The gravity of these thoughts are in sharp contrast to my experience in yesterday’s bike fixing endeavours, which ultimately extended to the brakes and the chain once I headed out for a test ride. It took multiple scrubs in the shower to get the grease off my hands, feet, legs, and arms (mhm true story) and I had to wash the freshly washed floor (I wish I were kidding) twice to get the black streaks off porous white tile. I giggled inwardly the whole time.

Imagine if more of our world could be like that.

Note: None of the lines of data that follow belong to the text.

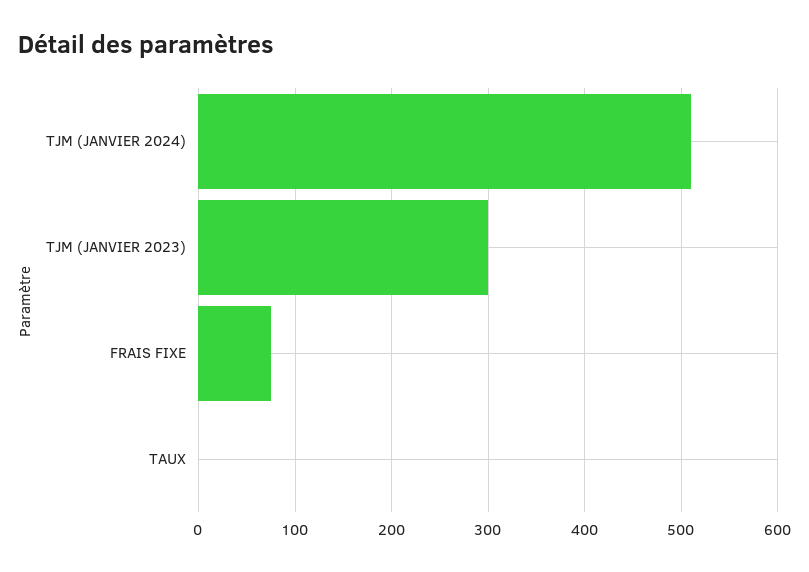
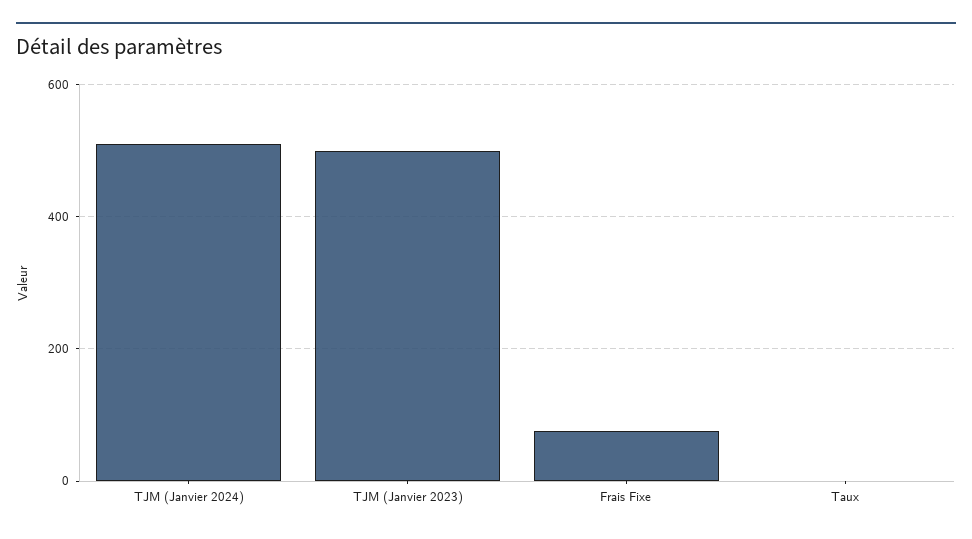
  {
    "TJM (JANVIER 2024)": 510,
-   "TJM (JANVIER 2023)": 300,
+   "TJM (JANVIER 2023)": 500,
    "FRAIS FIXE": 80,
    "TAUX": 0
  }

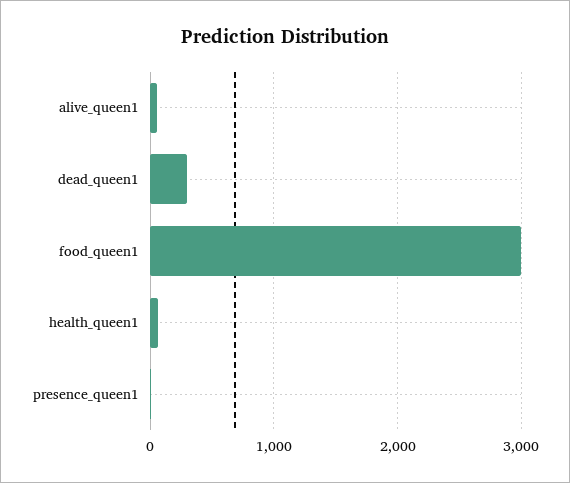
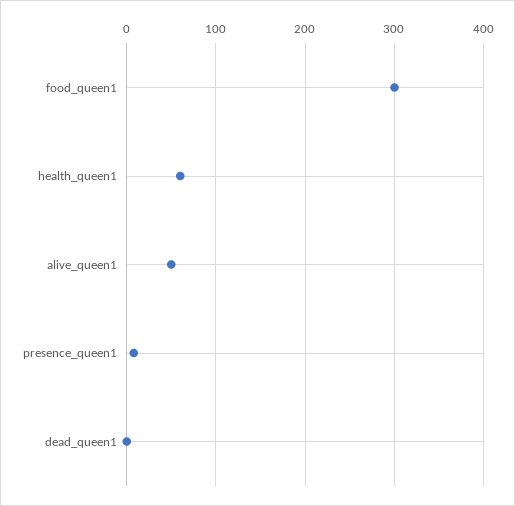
  {
    "alive_queen1": 50,
-   "dead_queen1": 300,
+   "dead_queen1": 0,
-   "food_queen1": 3000,
+   "food_queen1": 300,
    "health_queen1": 60,
    "presence_queen1": 10
  }

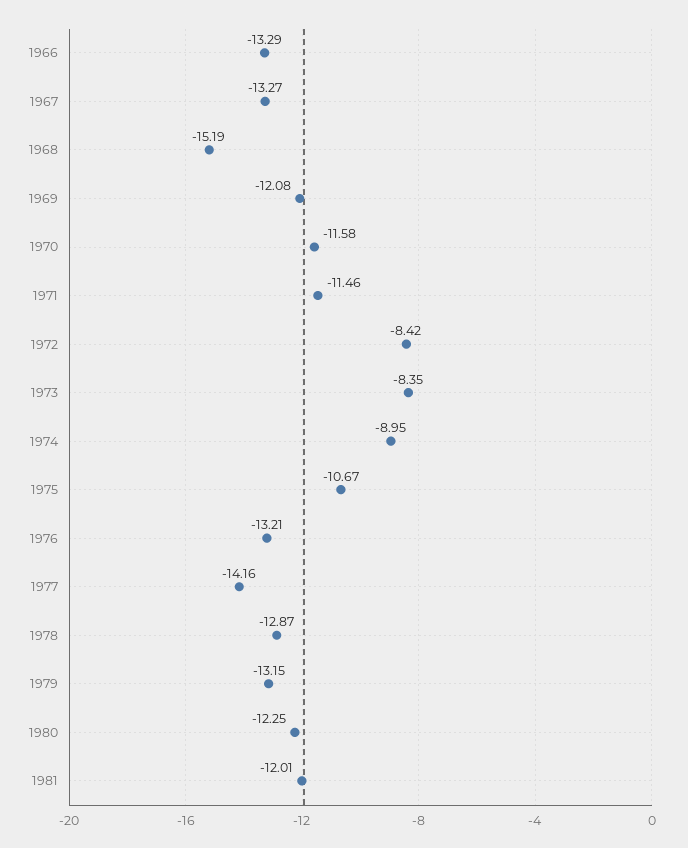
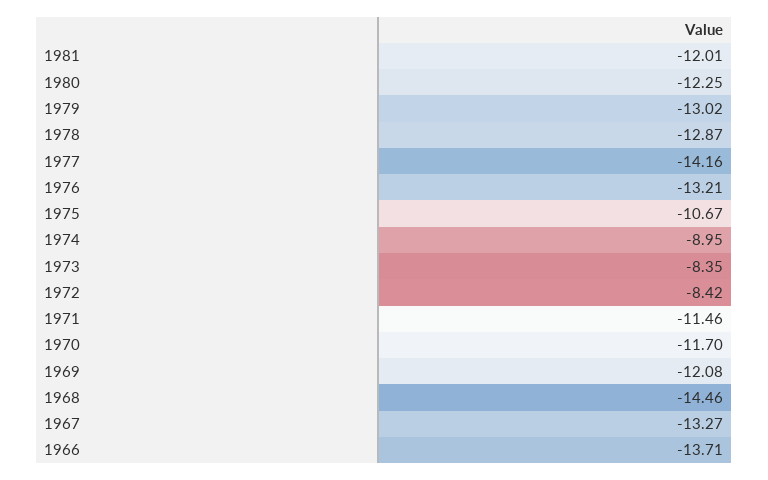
  {
-   "1966": -13.29,
+   "1966": -13.71,
    "1967": -13.27,
-   "1968": -15.19,
+   "1968": -14.46,
    "1969": -12.08,
-   "1970": -11.58,
+   "1970": -11.7,
    "1971": -11.46,
    "1972": -8.42,
    "1973": -8.35,
    "1974": -8.95,
    "1975": -10.67,
    "1976": -13.21,
    "1977": -14.16,
    "1978": -12.87,
-   "1979": -13.15,
+   "1979": -13.02,
    "1980": -12.25,
    "1981": -12.01
  }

We know that our early experiences socialize us to the world we live in and inform our understanding for a very long time. Some never learn to think beyond the black-and-white world of childhood, and others cast it all away without recognising its power or value. I think there’s a beautiful place to find in the middle when we have the opportunities to play in the sandbox with abandon, to make a mess knowing that putting it back together is feasible. Had I not been able to fix the bike, a few phone calls would have brought me to a friend’s house or to the uncle shop down the street. If I couldn’t scrub the floor to my satisfaction, they sell cleaning products for far bigger jobs than this.

And what this experience reminded me is that repairing and reconstructing is probably far more possible in most circumstances than we might think. A bit of courage and a lot of humility are appropriate here and this is all part of what it means to live fully. When the world seems too large to handle it not because it is, but because we have not put ourselves in a place where we’re willing to take the risks associated with trying to manage it.

“Take chances, make mistakes, get messy!” Ms. Frizzle taught. Worse comes to worst, we have to take the responsibility of cleaning up.